Yesterday, the governing body of Formula 1, the FIA, published the provisional 2014 F1 calendar at its World Motor Sport Council meeting in Dubrovnik, Croatia.
The provisional calendar for the 2014 season includes an unprecedented 22 races, including four new races. Two of the calendar additions are totally new destinations – New Jersey (New York) and Sochi in Russia – whilst a further two races will return to the calendar after long breaks; Mexico City, which last held a race in 1992 and Austria, where F1 last raced in 2003.
Three of the races on the calendar published today – New Jersey, Mexico City and Korea – are listed as provisional and ‘subject to circuit approval’.
Despite the addition of three extra races in 2014, the F1 season is due to start on the same weekend as in 2013 – Australia in mid March – and only finish one week later, at the end of November in Brazil.
The 2014 F1 season calendar will not be ratified by the FIA until December, and late changes can be expected. See below for our thoughts on today’s provisional calendar.
Provisional 2014 Formula 1 calendar
- March 16: Australia (Albert Park, Melbourne)
- March 30: Malaysia (Sepang, Kuala Lumpur)
- April 6: Bahrain (Sakhir)
- April 20: China (Shanghai)
- April 27: Korea (Yeongam) *provisional / subject to circuit approval
- May 11: Spain (Catalunya, Barcelona)
- May 25: Monaco (Monte Carlo
- June 1: USA, New Jersey *provisional / subject to circuit approval
- June 8: Canada (Montreal)
- June 22: Austria (Red Bull Ring)
- July 6: Great Britain (Silverstone)
- July 20: Germany (Hockenheim)
- July 27: Hungary (Hungaroring, Budapest)
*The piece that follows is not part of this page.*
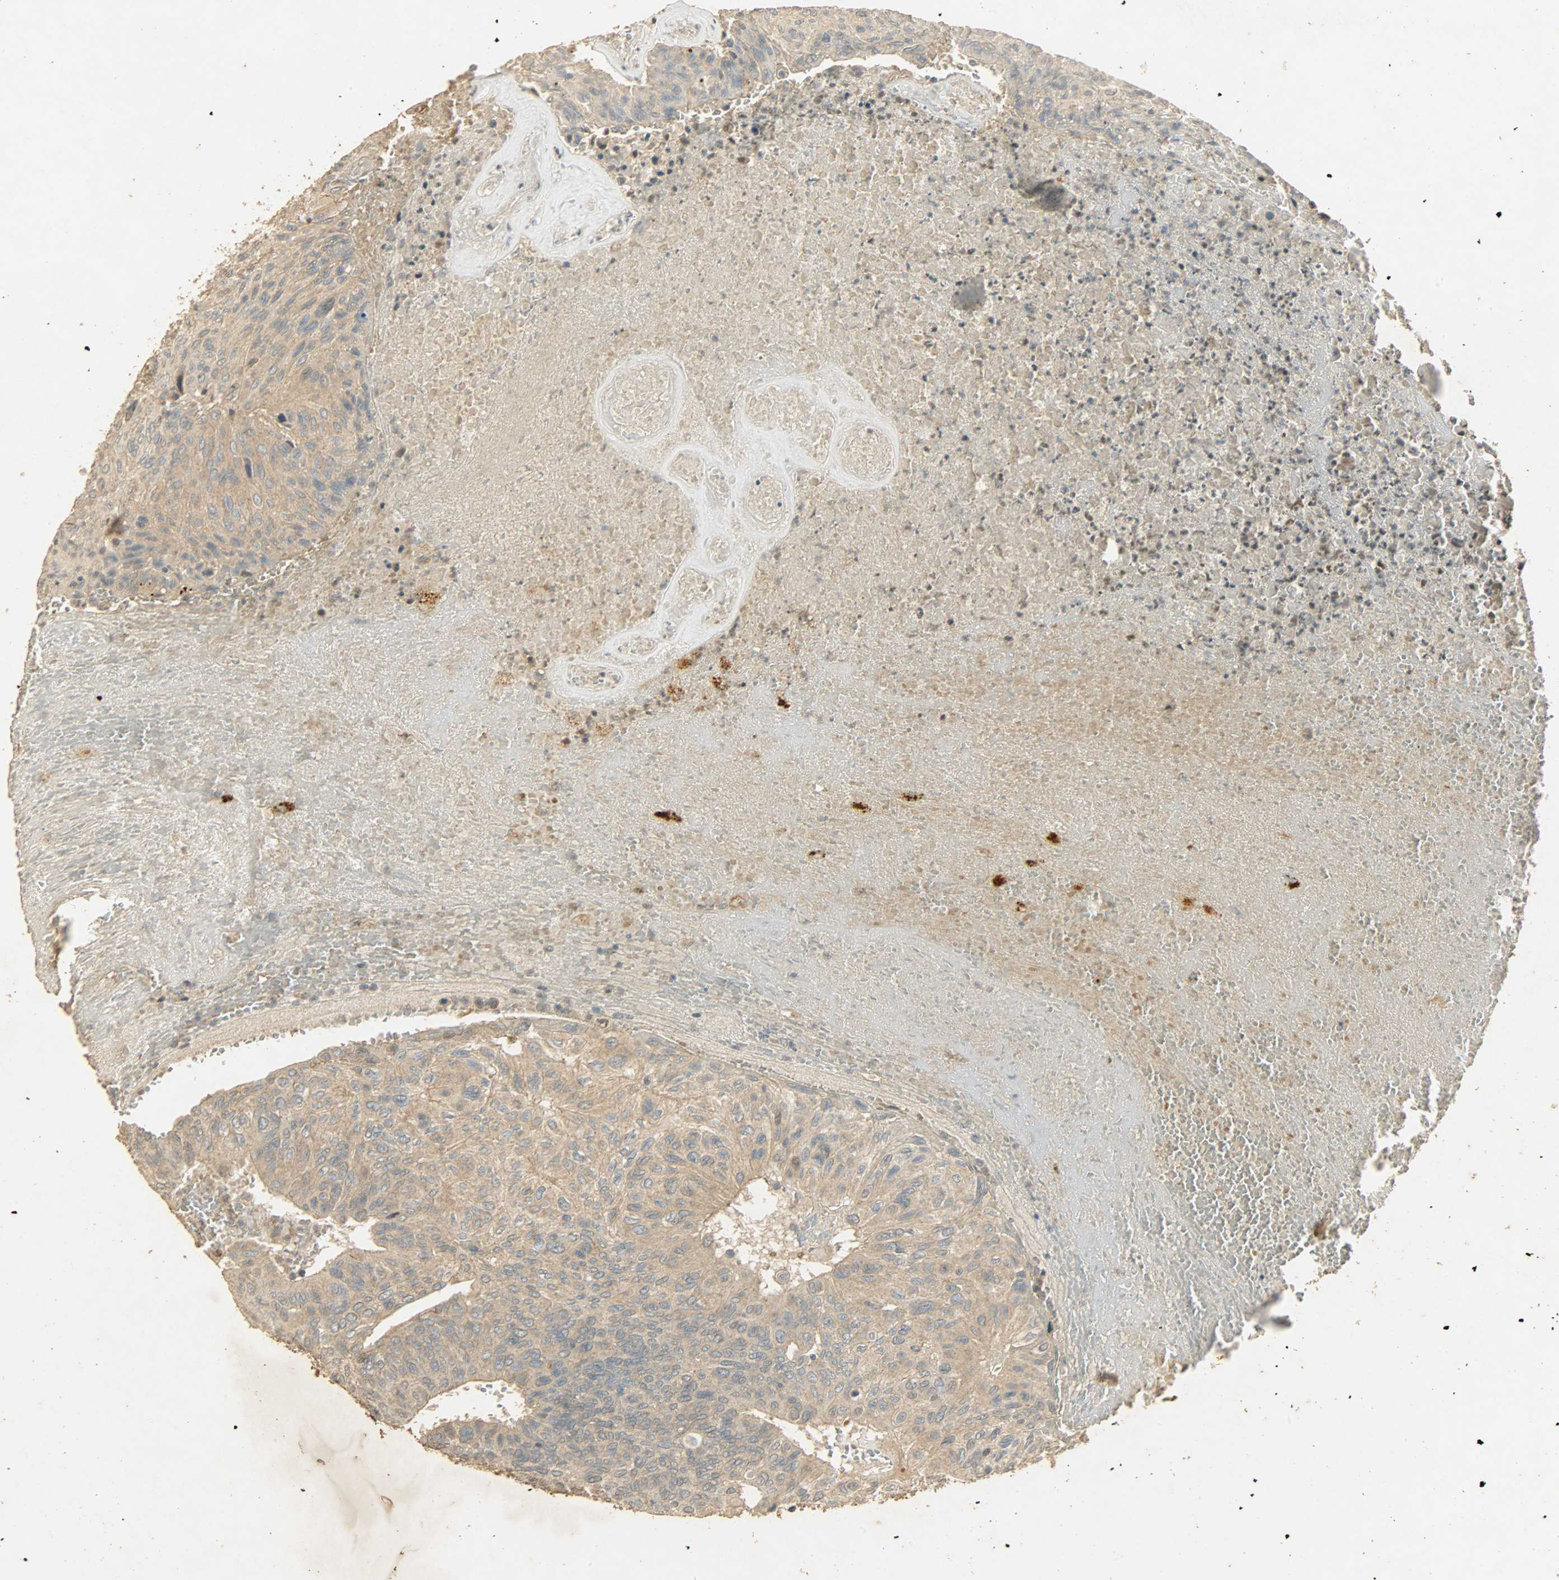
{"staining": {"intensity": "weak", "quantity": ">75%", "location": "cytoplasmic/membranous"}, "tissue": "urothelial cancer", "cell_type": "Tumor cells", "image_type": "cancer", "snomed": [{"axis": "morphology", "description": "Urothelial carcinoma, High grade"}, {"axis": "topography", "description": "Urinary bladder"}], "caption": "High-magnification brightfield microscopy of urothelial cancer stained with DAB (3,3'-diaminobenzidine) (brown) and counterstained with hematoxylin (blue). tumor cells exhibit weak cytoplasmic/membranous expression is identified in about>75% of cells.", "gene": "ATP2B1", "patient": {"sex": "male", "age": 66}}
- August 24: Belgium (Spa Francorchamps)
- September 7: Italy (Monza)
- September 21: Singapore (Marina Bay)
- October 5: Russia (Sochi)
- October 12: Japan (Suzuka)
- October 26: Abu Dhabi (Yas Marina)
- November 9: USA, Austin (Circuit of the Americas)
- November 16: Mexico (Mexico City) *provisional / subject to circuit approval
- November 30: Brazil (Interlagos, Sao Paulo)
F1 destinations analyses the proposed 2014 F1 calendar
We don’t believe the final calendar for 2014, when ratified in December, will include more than twenty races. The provisional calendar as published today looks to be particularly challenging for teams given the presence of eight back to back races (one week apart) including a stretch in late May and early June of three races in a row! Expect a behind the scenes backlash from the teams.
Bernie Ecclestone has had difficulty in shaping the calendar for next year given the number of new races jostling for a position on the calendar. Three races on today’s provisional calendar for 2014 are yet to be confirmed which indicates a strong possibility of changes happening before the calendar is ratified in December.
As we have previously reported, the organizers of the proposed F1 race in New Jersey need to raise at least $100m USD to construct their street circuit and can’t count on any government support like most other new races. The fact that they have been given a provisional calendar spot shows that they do at least have a chance of success but F1 destinations believe there won’t be an F1 race in New Jersey before 2015, if at all.
A further question mark hangs over the scheduling of the New Jersey race. It is due to be held on back to back weekends with the Canadian race in Montreal, around 600 kilometres (370 miles) to the North. What is surprising is that Monaco is to be held the weekend before New Jersey. This would mean three races being held on two continents over three consecutive weekends, a logistical nightmare for the teams which we just don’t see happening.
Of the other two provisional races, we believe that Mexico City will be on the final calendar whilst Korea will miss out. The organizers in Mexico City have a lot of work to do to bring the circuit, last used in 1992, up to 21st century F1 standards. However, there is money and popular support behind Mexico’s bid and more than a year to get it done.
The organizers of the F1 race in Austin, Texas will be closely monitoring Mexico’s bid to host a Grand Prix. An estimated 50 000 fans from south of the border attended the Austin race at the Circuit of the Americas last year and a similar number are expected at this year’s race in November. Should Mexico hold its own race next year, the organizers of the USA Grand Prix in Austin will need to work a little harder to fill the stands (harder still if New Jersey manages to raise the funds for its own race).
F1 has not taken off in Korea. The organizers have failed to attracted fans to the event and have lost lots of money since the first race in 2010. Question marks continue to be raised over the long-term future of the Yeongam race. India has already been left off the 2014 calendar; the reason given was that the race will be moved to an early season calendar slot and there wouldn’t have been enough time between events. The same reasoning should be applied to Korea, which is holding its 2013 race on October 6th and has been given an early season calendar slot on April 27th. This would mean an unsuccessful race is to be held twice in less than seven months, which is unlikely.